焦る気持ちだけが募ってきて、半ばヤケになって
「もういっその事、その辺にいるうさぎかリスと契約を結ぼうかしら」と呟いたら、
「神獣となった方は、主あるじに命懸けで仕えてくれる。そんな軽い気持ちで結んではいけない」
と言われてしまった。もっとも過ぎてぐうの音も出なかった。恥ずかしい。
セフィロスは何も言ってこないけれど、これ以上迷惑をかけるのはさすがに申し訳なくなってきた。何度も奥地まで行っているし、何となくの道なら覚えている。今日は1人で森に入って探しに出かけようと、ローブを手に取り準備をしていると、ジュノが声を掛けてきた。
「アイリス様、どちらへ行かれるつもりですか?」
「今日は1人で探しに行ってみようかと思って。誰か1人付いてきてくれるかしら」
さすがに天使を1人も連れずに行くのはマズイので、選定してもらうようにお願いをする。
「行かせませんよ、絶対」
「え?」
「僕達なんてさして強くないんですから、付いて行った所で大して役にたちません。
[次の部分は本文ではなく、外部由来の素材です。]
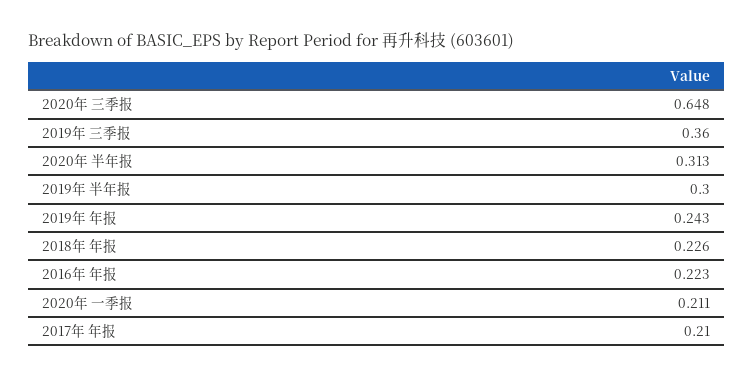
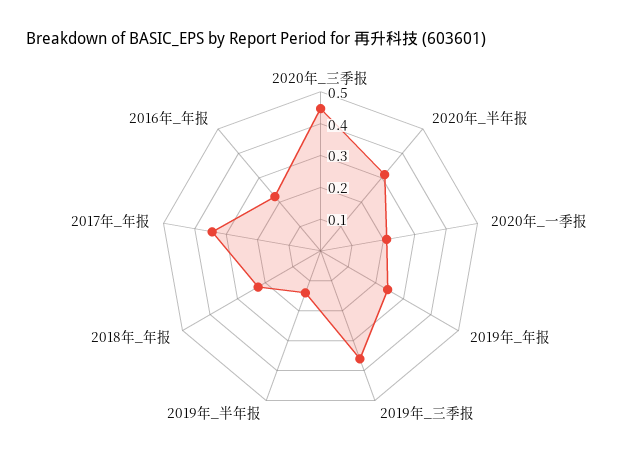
  {
-   "2020年 三季报": 0.648,
+   "2020年 三季报": 0.45,
    "2019年 三季报": 0.36,
    "2020年 半年报": 0.313,
-   "2019年 半年报": 0.3,
+   "2019年 半年报": 0.15,
    "2019年 年报": 0.243,
    "2018年 年报": 0.226,
    "2016年 年报": 0.223,
    "2020年 一季报": 0.211,
-   "2017年 年报": 0.21
+   "2017年 年报": 0.35
  }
襲われてもせいぜい囮になるくらいです。なので、セフィロス様無しでは行かせられません」
「そんなこと言って、セフィロス様にご迷惑を掛けっぱなしになってしまうでしょ」
いつもはあまり私の言うことを否定してこないのに、キッパリと断りを入れるのはノクトの教育の賜物なのだろうか。
「そのセフィロス様がダメだっておっしゃてたんです」
「と言うと?」
「この前いらした時に、アイリス様がたとえ1人で探しに行くと言ったとしても、絶対に行かせてはいけないと言われておりますので」
何だかちょっとだけ偉そうに、ジュノが腰に手を当てながら言う。
「セフィロス様はアイリス様が焦って何をしようとするのかくらい、お見通しですよ」
「そう……、なの」
やっぱり何億年と生きている方には到底敵わない。
「アイリス様、もう少しセフィロス様の事を信用してみてはいかがですか。あの方なら面倒だと思ったらきっと、ハッキリとそう仰ると思いますよ」
「そうね……」
そうとは分かっていても、いちいちウジウジと悩んでしまう自分が心底イヤになる。性格や思考を変えるというのは難しい。